とても作り物とは思えなくて、これは現代中国のドキュメンタリーか?と思うようなまさにそのままリアルな生活を切り取ったのかと勘違いしてしまいそうになる。
そのくらい何か役を演じている感がしなかった。強いてあげれば妻役の女性が足が不自由なんだけど随分足が長いなって思ったくらい。

そしてほぼ人力で農作業をする夫婦は道具さえも縄文時代か?と言うくらい素朴な物とロバしか使用していない。そのくらい貧しいのだろうけれど、よく目をこらすと奥で農作業をしている人はトラクターに乗っている。さらに霞がかかった遠くには高層ビル,多分住宅だろう。そして時々やってくる都合のいい男はBMWに乗っている。
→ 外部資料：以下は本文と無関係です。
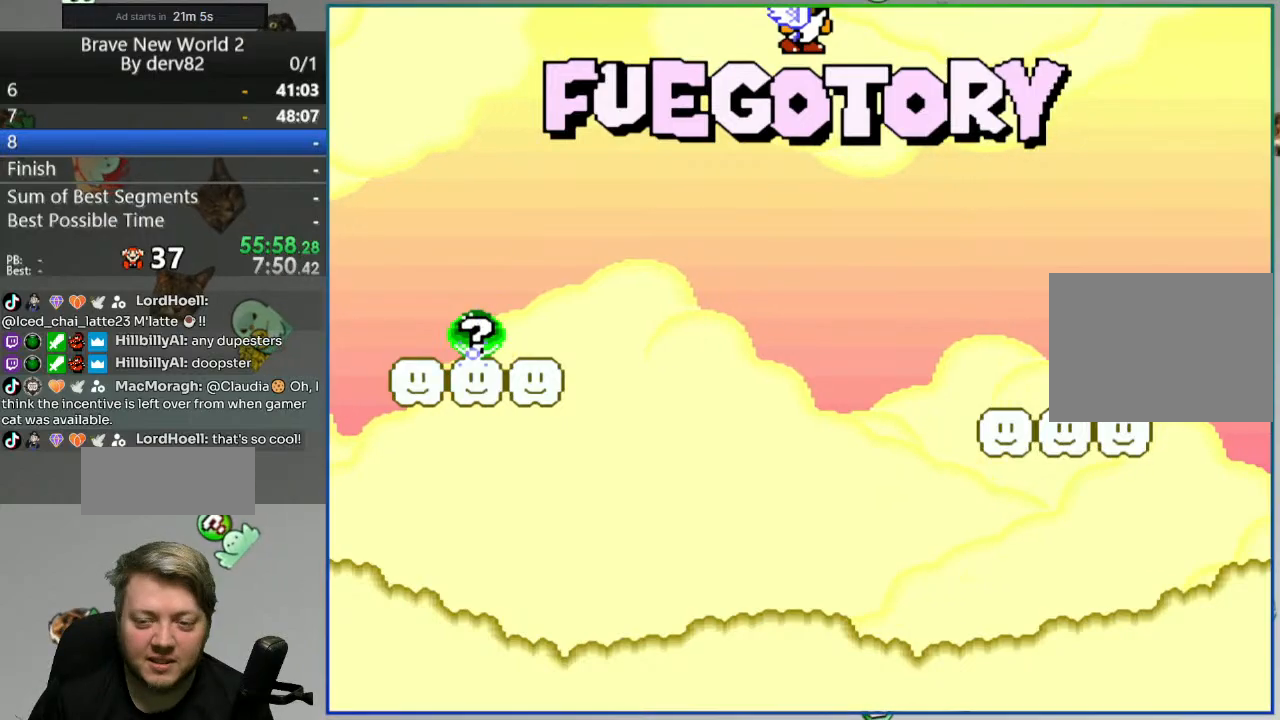
{"buttons": [], "events": [[67, "B", "down"], [150, "B", "up"]]}
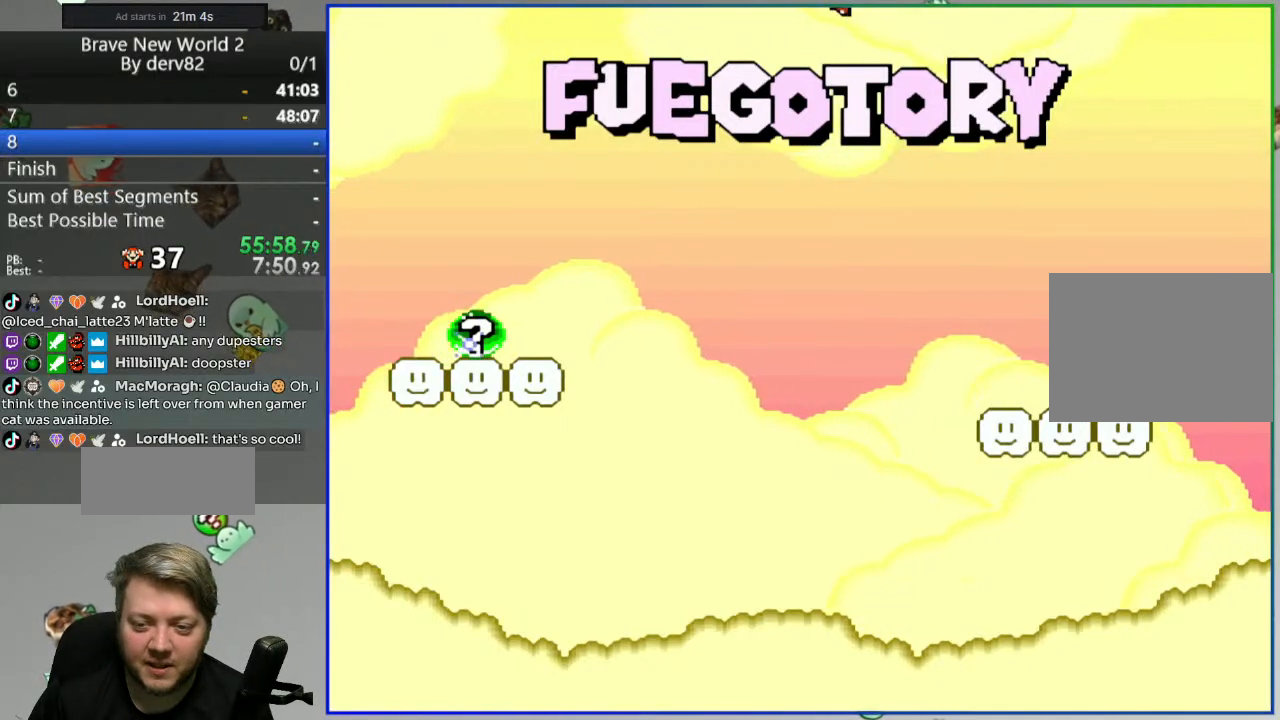
{"buttons": ["Y", "DPAD_LEFT"], "events": [[300, "B", "down"], [350, "DPAD_LEFT", "down"], [367, "Y", "down"], [417, "B", "up"]]}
この格差の凄まじさ。双方の家族から厄介者扱いされて夫婦となる2人だが、与えられた環境で愚痴も言わず黙々と働き、縁あって伴侶となった足の悪い妻をいたわるとことん人の良い夫。そこに芽生える慈愛の関係。この愛はなんとと慎ましくて尊いのかと思わされる。
どんなに貧しくても、人に何と思われようとも2人の生活を守り通す姿勢はまるで聖人のようだ。
搾取されても血を提供させられても不満も疑問も持たない。もしかして血の提供だって、コートを貰って終わり?何もかも抵抗する術を持たない2人なのに神は更なる試練を与えてしまう。

観ているこちら側が観てはいけない結末を見せられてしまったようで心が苦しなる。

黄色い大地の中にロバを開放して砂漠の中に消えてしまった時はそのまま死んでしまうのかと思ったが、その後豚も鶏も処分して、日干しレンガで作った家も解体されて、高層の住宅に入ると言う結末。果たして彼はそこで生きられるのか?農民を土から離してコンクリートに押し込めるこの政策が人の幸せにつながるとは全く思えない。

コツコツと人力で土をこねてレンガを作り、雨の中干したレンガを守りながら泣き笑いし、こちらの予想より随分立派な家を作り、借りた卵を孵化させるために穴を開けた段ボールに灯りをともすそんなシーンに詰まった幸せが何よりも尊いと思わせられる。

この作品が中国では若い層に観られているらしいが、中国の若い層にとって幸せの価値観が揺らいでいる証拠なのではないかな。日本の若い層も観て欲しいな。
タイトルの小さい麦の花ってそう言う事なんだと思うと何とも微笑ましい。でもそれはあまりにもささやかすぎる幸せの象徴だった。